── EXTRACT

A few more examples, out of many that could be recited, should suffice: In 1993 Sheikh al-Tamimi, then the leader of Islamic Jihad, was publicly quoted as saying, “I pray that Allah may tear apart America just as the Soviet Union was torn apart.”9 For his part, Sheikh Abdel-Rahman made many tapes for his followers in which he called the US a “den of evil and fornication”.10 More recently Osama bin Laden called the US “the head of the snake”. Besides the bombings of the US embassies in Tanzania and Kenya on August 7, 1998 which left 257 dead, Osama bin Laden is perhaps best known in the West for his February 23, 1998 fatwa or religious decree calling for Muslims worldwide to kill Americans and their allies – civilians and military – wherever and whenever they can find them. “This is an individual duty for every Muslim” and “is in accordance with the words of Almighty God,” stated bin Laden as part of his decree.

Even the Palestinian Authority has gotten into the act. On July 22, 1997 The Wall Street Journal carried an excerpt of a July 11th sermon of Palestinian Authority Mufti Ikrama Sabri (an Arafat appointee, noted the Journal) at the al Aqsa Mosque in Jerusalem. Sabri publicly prayed in part: “Oh Allah, destroy America, for she is ruled by Zionist Jews…Allah will paint the White House black!”11 At the time Arafat’s appointee was publicly praying for the literal destruction of the United States and its historic symbol, the White House, American taxpayers were providing Arafat’s organization with millions of dollars in aid as part of the Clinton Administration’s efforts to buy peace in the Middle East.

────
── DATA EXTRACTS

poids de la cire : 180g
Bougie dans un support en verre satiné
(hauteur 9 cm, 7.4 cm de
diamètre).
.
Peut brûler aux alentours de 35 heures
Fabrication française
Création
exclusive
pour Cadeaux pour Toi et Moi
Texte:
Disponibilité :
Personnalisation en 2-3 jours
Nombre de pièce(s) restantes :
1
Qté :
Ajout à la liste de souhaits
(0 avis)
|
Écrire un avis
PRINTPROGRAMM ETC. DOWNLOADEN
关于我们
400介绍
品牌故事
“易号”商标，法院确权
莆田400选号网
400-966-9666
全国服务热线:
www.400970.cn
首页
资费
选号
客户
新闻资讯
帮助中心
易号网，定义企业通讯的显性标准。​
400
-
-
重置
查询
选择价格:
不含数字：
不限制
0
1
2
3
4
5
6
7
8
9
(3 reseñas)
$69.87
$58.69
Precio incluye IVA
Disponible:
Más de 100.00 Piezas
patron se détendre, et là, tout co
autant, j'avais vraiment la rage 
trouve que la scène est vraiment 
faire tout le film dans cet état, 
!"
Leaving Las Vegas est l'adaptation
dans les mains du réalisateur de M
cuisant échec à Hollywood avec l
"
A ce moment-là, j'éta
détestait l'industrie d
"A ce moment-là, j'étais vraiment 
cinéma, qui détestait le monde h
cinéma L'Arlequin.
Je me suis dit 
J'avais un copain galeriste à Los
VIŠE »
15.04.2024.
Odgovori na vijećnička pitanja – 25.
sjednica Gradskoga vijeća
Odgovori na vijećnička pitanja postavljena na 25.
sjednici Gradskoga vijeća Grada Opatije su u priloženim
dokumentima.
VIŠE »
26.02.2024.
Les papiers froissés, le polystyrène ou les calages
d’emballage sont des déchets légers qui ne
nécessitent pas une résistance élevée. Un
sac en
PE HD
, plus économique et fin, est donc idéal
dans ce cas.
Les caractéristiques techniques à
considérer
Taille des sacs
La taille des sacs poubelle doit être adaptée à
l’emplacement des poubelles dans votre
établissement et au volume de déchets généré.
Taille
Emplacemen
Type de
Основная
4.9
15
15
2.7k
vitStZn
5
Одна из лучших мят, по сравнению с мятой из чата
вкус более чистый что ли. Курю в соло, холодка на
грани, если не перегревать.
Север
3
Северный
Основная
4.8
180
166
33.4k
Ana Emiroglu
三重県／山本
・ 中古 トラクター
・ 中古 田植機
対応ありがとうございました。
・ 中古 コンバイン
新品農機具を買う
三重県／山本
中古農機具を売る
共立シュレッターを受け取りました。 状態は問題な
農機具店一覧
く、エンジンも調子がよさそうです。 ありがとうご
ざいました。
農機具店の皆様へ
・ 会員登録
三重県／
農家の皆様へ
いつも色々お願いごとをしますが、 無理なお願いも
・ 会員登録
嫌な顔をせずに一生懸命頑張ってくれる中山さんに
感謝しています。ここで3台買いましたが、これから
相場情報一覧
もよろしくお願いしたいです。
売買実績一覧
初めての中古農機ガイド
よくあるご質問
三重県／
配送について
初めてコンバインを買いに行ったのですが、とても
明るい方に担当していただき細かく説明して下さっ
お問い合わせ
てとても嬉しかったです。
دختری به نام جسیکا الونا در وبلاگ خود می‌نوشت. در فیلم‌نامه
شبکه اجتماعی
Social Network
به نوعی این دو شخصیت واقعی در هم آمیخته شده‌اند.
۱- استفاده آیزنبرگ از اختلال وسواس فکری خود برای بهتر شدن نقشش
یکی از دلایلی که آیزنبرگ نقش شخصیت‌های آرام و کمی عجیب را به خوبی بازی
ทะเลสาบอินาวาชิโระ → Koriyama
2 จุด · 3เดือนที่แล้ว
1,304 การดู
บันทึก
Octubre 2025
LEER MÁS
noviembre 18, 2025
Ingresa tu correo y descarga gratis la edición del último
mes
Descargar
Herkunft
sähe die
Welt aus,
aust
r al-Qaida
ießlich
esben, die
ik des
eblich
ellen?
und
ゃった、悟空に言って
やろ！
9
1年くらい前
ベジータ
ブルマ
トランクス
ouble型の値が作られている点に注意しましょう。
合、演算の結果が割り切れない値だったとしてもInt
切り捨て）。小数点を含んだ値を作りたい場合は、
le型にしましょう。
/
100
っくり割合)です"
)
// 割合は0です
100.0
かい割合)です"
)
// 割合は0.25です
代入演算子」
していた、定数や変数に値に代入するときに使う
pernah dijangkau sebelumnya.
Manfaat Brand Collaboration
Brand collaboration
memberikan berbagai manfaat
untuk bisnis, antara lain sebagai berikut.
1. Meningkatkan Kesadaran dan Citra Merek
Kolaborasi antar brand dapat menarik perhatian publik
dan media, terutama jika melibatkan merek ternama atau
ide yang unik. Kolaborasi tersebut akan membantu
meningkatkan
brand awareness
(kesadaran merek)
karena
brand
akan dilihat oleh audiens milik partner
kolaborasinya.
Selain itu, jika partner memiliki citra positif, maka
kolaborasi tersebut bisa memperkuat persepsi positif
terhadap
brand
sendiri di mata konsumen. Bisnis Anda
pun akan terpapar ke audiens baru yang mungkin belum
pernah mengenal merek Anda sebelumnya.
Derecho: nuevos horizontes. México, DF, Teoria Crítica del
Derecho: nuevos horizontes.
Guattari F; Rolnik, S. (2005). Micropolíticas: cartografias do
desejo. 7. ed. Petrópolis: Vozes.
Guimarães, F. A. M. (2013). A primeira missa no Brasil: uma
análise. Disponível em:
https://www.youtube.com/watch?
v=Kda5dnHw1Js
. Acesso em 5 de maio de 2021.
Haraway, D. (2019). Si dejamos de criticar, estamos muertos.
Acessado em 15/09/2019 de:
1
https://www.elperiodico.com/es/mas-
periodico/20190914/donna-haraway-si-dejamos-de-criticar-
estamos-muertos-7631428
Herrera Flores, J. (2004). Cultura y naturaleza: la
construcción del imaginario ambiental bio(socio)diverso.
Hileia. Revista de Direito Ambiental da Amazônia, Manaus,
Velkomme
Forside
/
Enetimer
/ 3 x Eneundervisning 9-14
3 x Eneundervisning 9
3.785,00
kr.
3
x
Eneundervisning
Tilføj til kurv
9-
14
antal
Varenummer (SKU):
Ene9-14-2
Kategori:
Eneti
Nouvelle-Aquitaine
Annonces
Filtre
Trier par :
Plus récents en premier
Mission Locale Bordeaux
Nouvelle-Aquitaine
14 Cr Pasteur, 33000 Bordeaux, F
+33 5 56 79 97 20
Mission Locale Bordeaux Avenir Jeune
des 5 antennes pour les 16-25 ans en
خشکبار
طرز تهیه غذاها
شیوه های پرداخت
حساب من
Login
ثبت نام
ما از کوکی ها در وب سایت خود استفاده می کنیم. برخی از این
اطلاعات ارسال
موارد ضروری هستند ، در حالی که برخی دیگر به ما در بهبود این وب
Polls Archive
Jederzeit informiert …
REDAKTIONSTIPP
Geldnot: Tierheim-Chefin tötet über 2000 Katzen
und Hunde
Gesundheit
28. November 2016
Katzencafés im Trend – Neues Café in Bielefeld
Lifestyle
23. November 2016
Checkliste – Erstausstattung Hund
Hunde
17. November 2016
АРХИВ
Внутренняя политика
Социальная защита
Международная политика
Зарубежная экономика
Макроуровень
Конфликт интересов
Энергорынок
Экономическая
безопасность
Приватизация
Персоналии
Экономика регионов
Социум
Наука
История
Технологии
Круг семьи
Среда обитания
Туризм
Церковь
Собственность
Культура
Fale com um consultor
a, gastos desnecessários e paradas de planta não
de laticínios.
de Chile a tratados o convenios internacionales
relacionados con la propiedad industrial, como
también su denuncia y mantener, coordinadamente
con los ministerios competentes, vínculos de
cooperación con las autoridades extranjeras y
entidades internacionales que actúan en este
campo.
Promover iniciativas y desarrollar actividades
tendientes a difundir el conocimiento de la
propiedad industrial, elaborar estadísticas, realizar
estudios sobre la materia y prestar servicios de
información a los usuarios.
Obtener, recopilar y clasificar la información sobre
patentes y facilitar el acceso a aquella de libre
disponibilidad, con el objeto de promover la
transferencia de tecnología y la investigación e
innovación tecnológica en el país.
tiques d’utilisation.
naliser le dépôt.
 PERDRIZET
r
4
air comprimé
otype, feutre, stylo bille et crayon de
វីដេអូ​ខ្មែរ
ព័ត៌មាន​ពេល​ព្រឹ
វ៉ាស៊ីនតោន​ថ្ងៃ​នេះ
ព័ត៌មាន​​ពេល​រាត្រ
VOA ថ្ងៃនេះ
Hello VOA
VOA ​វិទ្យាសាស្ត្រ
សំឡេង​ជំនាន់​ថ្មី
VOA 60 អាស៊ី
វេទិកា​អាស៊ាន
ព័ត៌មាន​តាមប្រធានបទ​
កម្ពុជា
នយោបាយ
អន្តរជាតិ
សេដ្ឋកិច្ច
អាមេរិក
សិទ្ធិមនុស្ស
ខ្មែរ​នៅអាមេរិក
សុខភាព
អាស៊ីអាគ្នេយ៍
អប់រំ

────

### ABOUT THIS TASK
Reproduce the extract on anti-American statements word for word, from "Even the Palestinian" up to and including "the Middle East.".

### RESULT FOR THIS TASK
Even the Palestinian Authority has gotten into the act. On July 22, 1997 The Wall Street Journal carried an excerpt of a July 11th sermon of Palestinian Authority Mufti Ikrama Sabri (an Arafat appointee, noted the Journal) at the al Aqsa Mosque in Jerusalem. Sabri publicly prayed in part: “Oh Allah, destroy America, for she is ruled by Zionist Jews…Allah will paint the White House black!”11 At the time Arafat’s appointee was publicly praying for the literal destruction of the United States and its historic symbol, the White House, American taxpayers were providing Arafat’s organization with millions of dollars in aid as part of the Clinton Administration’s efforts to buy peace in the Middle East.